Quand elle regarde, ou plutôt écoute les vidéos de Sandra, Jennifer décrit des sensations souvent évoquées par les "adeptes" de l’ASMR : "Je ressens comme des petits frissons, mais des frissons agréables, des picotements, ça m'apaise énormément. Même mon mari me dit que je suis plus détendue depuis que j'écoute ces vidéos. Mais à lui, elles ne font aucun effet !"
Mon mari me dit que je suis plus détendue depuis que j'écoute ces vidéos
La jeune maman a ses sons préférés : "Les chuchotements, les bruits de pages de livre, de sachets en plastiques froissés". Mais le registre des sons déclencheurs de l’ASMR est très large : à côté des “classiques” que sont les voix chuchotées, d’homme ou de femme, on trouve des enregistrements de “taping” (tapotement de doigts), mais aussi des sons de papier froissé ou déchiré, crépitement, sable à modeler, brosse à cheveux, pinceaux à maquillage glissant sur la peau, glaçons qui tintent dans dans un verre d’eau… Et même des vidéos de coupe de cheveux, dans lesquelles on retrouve le son si caractéristique des ciseaux du coiffeur.

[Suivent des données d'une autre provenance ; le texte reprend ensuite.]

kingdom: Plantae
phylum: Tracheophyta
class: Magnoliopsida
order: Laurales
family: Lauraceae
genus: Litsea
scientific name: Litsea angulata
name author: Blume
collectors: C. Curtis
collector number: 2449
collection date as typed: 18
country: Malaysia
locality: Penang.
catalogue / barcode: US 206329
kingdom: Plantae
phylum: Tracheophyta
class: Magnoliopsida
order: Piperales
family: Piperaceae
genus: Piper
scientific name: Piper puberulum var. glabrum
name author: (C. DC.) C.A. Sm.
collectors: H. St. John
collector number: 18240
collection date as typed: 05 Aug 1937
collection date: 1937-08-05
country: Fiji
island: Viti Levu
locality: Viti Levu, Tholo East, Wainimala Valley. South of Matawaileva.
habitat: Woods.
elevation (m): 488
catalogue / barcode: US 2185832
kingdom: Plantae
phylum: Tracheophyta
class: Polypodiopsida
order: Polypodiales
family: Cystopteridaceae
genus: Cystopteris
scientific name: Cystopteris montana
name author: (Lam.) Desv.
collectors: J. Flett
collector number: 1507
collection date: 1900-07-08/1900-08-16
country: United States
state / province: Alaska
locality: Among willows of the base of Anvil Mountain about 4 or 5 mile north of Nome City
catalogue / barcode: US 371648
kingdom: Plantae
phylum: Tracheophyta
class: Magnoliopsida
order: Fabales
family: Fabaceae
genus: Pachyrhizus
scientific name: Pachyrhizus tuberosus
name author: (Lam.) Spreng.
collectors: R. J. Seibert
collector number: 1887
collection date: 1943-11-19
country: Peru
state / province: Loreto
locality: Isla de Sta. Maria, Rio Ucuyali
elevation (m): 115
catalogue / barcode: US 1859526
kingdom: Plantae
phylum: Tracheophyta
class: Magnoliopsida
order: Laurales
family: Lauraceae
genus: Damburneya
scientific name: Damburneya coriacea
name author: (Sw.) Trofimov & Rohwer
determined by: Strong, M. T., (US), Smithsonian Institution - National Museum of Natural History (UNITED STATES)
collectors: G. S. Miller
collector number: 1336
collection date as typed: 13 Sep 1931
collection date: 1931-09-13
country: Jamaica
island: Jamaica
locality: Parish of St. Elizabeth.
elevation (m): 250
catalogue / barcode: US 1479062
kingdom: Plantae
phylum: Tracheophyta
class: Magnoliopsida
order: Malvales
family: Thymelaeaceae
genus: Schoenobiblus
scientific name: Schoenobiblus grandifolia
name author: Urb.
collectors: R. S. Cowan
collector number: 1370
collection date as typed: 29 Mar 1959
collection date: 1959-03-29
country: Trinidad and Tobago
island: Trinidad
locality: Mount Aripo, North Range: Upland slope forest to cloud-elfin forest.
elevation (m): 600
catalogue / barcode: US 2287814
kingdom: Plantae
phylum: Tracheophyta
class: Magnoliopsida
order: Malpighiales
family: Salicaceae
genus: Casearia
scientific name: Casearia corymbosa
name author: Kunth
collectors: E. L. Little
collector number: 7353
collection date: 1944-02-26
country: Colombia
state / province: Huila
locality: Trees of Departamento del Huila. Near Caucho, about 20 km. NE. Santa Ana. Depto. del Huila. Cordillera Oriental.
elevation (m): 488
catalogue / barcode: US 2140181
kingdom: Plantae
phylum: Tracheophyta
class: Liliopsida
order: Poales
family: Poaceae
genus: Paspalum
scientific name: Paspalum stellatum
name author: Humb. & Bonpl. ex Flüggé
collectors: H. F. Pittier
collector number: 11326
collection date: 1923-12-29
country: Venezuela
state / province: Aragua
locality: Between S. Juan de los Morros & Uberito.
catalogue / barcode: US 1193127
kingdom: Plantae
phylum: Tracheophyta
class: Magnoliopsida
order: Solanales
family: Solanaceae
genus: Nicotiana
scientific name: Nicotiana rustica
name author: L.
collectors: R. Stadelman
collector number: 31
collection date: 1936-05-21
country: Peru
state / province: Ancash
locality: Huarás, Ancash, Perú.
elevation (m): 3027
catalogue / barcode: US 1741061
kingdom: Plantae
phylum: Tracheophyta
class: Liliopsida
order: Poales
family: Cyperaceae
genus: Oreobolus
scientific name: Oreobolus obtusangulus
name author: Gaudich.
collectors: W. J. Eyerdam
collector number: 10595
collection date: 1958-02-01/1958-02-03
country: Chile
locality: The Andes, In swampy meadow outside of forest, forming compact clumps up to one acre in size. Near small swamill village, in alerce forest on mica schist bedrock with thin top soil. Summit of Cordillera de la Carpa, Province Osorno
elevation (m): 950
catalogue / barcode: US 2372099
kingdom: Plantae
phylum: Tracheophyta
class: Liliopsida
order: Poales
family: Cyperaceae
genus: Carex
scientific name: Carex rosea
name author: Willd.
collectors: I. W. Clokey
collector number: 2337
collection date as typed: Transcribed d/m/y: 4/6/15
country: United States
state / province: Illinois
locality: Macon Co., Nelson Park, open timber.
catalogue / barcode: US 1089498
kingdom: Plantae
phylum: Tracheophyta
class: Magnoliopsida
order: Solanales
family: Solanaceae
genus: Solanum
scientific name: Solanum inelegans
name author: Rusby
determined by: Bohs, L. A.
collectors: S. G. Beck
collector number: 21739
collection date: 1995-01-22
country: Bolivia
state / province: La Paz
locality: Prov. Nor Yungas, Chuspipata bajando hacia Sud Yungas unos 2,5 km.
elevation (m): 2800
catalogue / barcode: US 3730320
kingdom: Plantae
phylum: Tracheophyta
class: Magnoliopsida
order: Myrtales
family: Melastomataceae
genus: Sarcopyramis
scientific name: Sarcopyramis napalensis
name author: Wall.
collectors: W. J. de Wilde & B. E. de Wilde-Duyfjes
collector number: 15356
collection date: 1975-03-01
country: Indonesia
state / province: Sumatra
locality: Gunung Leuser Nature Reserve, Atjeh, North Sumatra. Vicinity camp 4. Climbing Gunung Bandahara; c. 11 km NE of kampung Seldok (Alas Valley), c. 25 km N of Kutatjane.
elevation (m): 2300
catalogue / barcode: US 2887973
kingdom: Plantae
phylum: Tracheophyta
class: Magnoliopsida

Comme une sorte de fétichisme sonore.
L'ASMR, une bulle sonore qui met le cerveau sur pause
Mais comment expliquer l'effet de ces vidéos très particulières sur nombre de personnes qui semblent tout à fait saines d’esprit ? D'abord par la très bonne qualité du son diffusé : les auteurs utilisent le plus souvent des micros binauraux, qui permettent de donner beaucoup plus de réalisme, de profondeur et de relief aux sons enregistrés. Sensation amplifiée par l’utilisation d’un casque.
Le simple fait de se donner du temps à soi, en s'isolant de l'extérieur, joue sans doute aussi dans l’installation de la sensation de détente, comme l'explique Aurélie Bernardi, psychopraticienne à Lourdes dans les Hautes -Pyrénées : "Le chuchotement renvoie peut-être à l'enfance, aux sons entendus petits. La très bonne qualité du son accentue l’impression d’être dans une bulle. Enfin l'idée de partage, puisque ces vidéos sont gratuites, participe au climat de bienveillance très présent dans le discours des auteurs. Tout cela favorise la mise sur “pause” du cerveau."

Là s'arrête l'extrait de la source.